By Fatskills Exam Guides Team — the exam nerds behind 28,500+ quizzes and 2.1M practice questions across 500+ global exams.
? Introduction "Mastering the carbon and nitrogen cycles doesn’t just get you 6-8 marks in your GCSE/A-Level exam—it’s the key to explaining climate change, fertiliser use, and even how dead plants turn into fossil fuels. Miss this, and you’re leaving easy marks on the table."
Before diving in, make sure you understand:1. Photosynthesis & Respiration – How plants convert CO₂ into glucose and release it back.2. Decomposition – How dead matter is broken down by microbes.3. Nutrient Cycling – The idea that elements (like C and N) move between living and non-living parts of ecosystems.
MEMORISE THIS: - Nitrogen Fixation: N₂ → NH₃ (by Rhizobium or Azotobacter) - Nitrification: NH₃ → NO₂⁻ → NO₃⁻ (by Nitrosomonas and Nitrobacter) - Denitrification: NO₃⁻ → N₂ (by Pseudomonas)
Step 1: Identify the starting point (e.g., CO₂ in air, fossil fuels, dead plants). Step 2: Follow the process (e.g., photosynthesis, respiration, combustion). Step 3: Track where carbon ends up (e.g., glucose, CO₂, fossil fuels). Step 4: Check if the process adds or removes CO₂ from the atmosphere.
Step 1: Identify the form of nitrogen (N₂, NH₃, NO₂⁻, NO₃⁻, proteins). Step 2: Match the process (fixation, nitrification, denitrification, etc.). Step 3: Name the bacteria involved (if asked). Step 4: Track where nitrogen moves (e.g., soil → plants → animals → soil).
Question: "Explain how carbon moves from the atmosphere into a tree and then into an animal." Step 1: CO₂ in the atmosphere. Step 2: Tree absorbs CO₂ via photosynthesis → makes glucose (C₆H₁₂O₆). Step 3: Animal eats the tree → glucose used in respiration → CO₂ released back into the atmosphere. What we did and why: We followed carbon from CO₂ → glucose → CO₂, showing how it cycles between living things and the air.

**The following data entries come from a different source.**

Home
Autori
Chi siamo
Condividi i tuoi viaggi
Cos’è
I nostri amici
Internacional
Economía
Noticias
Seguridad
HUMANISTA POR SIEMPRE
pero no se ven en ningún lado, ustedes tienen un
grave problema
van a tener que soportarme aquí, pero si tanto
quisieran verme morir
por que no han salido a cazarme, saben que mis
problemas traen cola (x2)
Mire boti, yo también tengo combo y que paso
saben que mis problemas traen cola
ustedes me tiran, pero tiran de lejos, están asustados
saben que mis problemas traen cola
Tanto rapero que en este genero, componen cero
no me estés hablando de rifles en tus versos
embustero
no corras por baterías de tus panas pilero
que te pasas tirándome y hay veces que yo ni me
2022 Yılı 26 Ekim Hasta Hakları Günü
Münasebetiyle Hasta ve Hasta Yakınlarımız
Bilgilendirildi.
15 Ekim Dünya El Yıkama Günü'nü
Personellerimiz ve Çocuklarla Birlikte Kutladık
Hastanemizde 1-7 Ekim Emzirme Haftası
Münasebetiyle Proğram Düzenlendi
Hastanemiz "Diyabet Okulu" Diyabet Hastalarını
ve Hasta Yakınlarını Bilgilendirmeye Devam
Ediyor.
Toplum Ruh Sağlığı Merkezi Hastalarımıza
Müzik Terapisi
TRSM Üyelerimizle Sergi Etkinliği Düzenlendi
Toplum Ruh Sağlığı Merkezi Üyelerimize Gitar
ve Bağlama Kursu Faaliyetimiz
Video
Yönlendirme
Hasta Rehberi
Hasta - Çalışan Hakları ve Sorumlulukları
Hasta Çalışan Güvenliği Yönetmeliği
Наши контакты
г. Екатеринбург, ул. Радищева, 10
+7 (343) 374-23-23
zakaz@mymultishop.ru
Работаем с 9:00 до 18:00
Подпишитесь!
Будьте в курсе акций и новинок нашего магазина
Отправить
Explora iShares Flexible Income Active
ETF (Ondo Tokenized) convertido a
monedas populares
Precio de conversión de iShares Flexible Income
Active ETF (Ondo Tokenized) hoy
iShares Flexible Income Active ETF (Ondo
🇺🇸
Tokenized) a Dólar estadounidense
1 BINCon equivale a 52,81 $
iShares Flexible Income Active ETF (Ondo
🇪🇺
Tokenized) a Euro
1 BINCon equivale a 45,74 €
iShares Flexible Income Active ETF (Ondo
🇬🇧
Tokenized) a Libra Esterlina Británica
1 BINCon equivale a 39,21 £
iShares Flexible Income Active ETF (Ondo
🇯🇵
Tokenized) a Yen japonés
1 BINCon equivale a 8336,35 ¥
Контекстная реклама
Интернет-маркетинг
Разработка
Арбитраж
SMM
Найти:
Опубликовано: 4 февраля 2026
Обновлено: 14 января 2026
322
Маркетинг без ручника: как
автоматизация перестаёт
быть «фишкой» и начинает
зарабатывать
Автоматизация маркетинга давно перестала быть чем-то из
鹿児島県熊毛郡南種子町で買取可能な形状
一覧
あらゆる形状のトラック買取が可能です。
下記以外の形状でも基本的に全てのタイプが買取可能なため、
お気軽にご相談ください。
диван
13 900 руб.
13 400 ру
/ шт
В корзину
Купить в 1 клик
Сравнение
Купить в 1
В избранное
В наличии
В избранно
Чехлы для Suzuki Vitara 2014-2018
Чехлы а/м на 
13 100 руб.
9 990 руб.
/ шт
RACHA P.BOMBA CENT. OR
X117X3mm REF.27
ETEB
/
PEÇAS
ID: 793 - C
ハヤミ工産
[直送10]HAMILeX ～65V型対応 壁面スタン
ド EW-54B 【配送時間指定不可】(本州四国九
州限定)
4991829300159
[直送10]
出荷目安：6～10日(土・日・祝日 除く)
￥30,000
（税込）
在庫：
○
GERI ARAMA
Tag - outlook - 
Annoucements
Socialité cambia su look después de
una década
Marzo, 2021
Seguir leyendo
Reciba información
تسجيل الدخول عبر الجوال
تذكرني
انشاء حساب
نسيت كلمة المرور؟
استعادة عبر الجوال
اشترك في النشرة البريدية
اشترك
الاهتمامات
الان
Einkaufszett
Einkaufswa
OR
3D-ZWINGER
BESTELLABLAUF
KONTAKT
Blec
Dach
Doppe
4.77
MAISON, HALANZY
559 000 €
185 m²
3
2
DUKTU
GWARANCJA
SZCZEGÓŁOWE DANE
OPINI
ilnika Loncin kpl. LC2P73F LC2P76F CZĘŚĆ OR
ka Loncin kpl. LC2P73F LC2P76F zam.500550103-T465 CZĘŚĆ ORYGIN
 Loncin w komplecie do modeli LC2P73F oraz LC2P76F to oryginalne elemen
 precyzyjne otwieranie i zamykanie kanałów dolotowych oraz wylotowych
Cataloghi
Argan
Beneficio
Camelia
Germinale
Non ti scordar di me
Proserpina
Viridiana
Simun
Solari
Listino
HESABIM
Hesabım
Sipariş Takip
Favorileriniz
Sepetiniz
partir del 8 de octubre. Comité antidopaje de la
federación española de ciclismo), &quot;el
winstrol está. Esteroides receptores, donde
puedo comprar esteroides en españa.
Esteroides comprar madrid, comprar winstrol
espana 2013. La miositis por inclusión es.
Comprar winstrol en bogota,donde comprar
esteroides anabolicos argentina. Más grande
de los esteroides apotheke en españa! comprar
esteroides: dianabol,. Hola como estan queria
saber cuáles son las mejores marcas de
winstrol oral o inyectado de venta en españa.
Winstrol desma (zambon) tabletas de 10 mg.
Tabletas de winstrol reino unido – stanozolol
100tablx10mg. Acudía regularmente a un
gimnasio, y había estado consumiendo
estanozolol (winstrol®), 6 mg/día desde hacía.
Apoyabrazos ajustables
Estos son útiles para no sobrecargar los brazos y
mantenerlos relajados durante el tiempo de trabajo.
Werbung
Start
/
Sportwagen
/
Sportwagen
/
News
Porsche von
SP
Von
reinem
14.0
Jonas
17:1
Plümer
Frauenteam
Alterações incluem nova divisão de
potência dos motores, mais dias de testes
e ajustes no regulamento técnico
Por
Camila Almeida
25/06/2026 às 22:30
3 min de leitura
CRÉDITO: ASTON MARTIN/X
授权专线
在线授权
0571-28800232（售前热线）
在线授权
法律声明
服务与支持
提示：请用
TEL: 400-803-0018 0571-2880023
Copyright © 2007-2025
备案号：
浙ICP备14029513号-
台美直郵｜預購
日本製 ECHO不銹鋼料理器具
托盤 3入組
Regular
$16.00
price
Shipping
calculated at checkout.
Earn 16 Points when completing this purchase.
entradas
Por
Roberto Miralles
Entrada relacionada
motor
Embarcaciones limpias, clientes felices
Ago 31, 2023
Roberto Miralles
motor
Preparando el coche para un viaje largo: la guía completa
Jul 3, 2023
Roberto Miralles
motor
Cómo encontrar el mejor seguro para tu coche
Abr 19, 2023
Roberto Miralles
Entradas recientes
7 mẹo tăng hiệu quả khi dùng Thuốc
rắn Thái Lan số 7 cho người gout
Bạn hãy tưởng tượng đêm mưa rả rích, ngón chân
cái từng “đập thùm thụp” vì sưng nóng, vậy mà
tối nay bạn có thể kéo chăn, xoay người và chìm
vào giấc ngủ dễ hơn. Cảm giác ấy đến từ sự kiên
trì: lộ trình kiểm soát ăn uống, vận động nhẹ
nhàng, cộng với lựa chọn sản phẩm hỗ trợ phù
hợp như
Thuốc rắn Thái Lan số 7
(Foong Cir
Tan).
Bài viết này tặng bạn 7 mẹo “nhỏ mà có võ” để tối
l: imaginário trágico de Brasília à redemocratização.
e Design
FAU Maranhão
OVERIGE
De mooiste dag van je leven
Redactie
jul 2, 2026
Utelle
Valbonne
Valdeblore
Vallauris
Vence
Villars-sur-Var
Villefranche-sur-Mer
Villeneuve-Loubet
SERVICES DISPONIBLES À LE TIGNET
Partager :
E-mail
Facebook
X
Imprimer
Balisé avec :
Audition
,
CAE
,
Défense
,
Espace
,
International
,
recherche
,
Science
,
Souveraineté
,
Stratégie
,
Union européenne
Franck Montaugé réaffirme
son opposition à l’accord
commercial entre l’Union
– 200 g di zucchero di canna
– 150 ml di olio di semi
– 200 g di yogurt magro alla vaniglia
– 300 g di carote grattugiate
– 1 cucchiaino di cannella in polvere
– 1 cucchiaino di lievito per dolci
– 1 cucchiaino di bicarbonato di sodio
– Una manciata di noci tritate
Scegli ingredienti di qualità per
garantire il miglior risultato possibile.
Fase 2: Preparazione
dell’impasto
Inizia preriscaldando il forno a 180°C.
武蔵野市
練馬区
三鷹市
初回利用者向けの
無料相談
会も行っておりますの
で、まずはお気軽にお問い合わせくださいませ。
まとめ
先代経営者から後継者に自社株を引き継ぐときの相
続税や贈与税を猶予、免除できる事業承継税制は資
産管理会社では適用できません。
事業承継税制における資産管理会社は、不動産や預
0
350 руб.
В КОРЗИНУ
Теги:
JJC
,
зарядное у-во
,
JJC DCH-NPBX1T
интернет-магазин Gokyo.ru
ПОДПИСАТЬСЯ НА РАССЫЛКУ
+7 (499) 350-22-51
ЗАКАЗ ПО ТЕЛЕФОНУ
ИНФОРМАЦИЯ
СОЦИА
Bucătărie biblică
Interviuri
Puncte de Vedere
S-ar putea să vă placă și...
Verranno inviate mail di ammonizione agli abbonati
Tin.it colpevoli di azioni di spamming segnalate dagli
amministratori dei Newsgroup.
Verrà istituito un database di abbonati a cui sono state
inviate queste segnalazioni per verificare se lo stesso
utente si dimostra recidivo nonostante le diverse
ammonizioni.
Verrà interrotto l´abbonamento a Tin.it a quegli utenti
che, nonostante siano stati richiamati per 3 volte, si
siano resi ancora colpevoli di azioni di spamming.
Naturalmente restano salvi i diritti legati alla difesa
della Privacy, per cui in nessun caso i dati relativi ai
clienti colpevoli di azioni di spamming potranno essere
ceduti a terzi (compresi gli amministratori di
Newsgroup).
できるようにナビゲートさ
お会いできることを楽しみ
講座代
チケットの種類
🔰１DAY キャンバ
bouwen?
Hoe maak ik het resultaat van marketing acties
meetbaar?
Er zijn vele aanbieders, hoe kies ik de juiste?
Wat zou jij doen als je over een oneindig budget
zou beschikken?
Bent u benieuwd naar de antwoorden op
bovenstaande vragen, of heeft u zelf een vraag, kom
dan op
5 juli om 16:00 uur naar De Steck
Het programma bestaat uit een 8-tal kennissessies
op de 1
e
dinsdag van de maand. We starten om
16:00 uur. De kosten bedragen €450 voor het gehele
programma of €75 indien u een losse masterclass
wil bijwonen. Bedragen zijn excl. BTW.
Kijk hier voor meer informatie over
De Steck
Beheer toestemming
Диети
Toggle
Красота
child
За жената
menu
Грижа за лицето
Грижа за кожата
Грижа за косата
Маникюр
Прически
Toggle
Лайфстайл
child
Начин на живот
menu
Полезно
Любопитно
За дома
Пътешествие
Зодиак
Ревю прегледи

Question: "Describe how nitrogen in dead leaves becomes available for new plant growth." Step 1: Dead leaves contain organic nitrogen (proteins). Step 2: Decomposers (bacteria/fungi) break them down → ammonification → NH₃ (ammonia). Step 3: Nitrifying bacteria (Nitrosomonas then Nitrobacter) convert NH₃ → NO₂⁻ → NO₃⁻ (nitrification). Step 4: Plants absorb NO₃⁻ (nitrate) for growth (assimilation). What we did and why: We showed how nitrogen in dead matter is recycled into a usable form for plants.
Question: "Explain how human activities disrupt both the carbon and nitrogen cycles, and suggest one way to reduce each impact." Carbon Cycle Disruption: - Combustion of fossil fuels → releases stored CO₂ → increases greenhouse effect. - Deforestation → fewer trees to absorb CO₂ → more CO₂ in atmosphere.
Nitrogen Cycle Disruption: - Excess fertiliser use → runoff into rivers → eutrophication (algal blooms). - Burning fossil fuels → releases NOₓ (nitrogen oxides) → acid rain.
Solutions: - Carbon: Plant more trees (reforestation) to absorb CO₂. - Nitrogen: Use controlled-release fertilisers to reduce runoff. What we did and why: We linked human actions to cycle disruptions and provided real-world solutions—exactly what examiners want.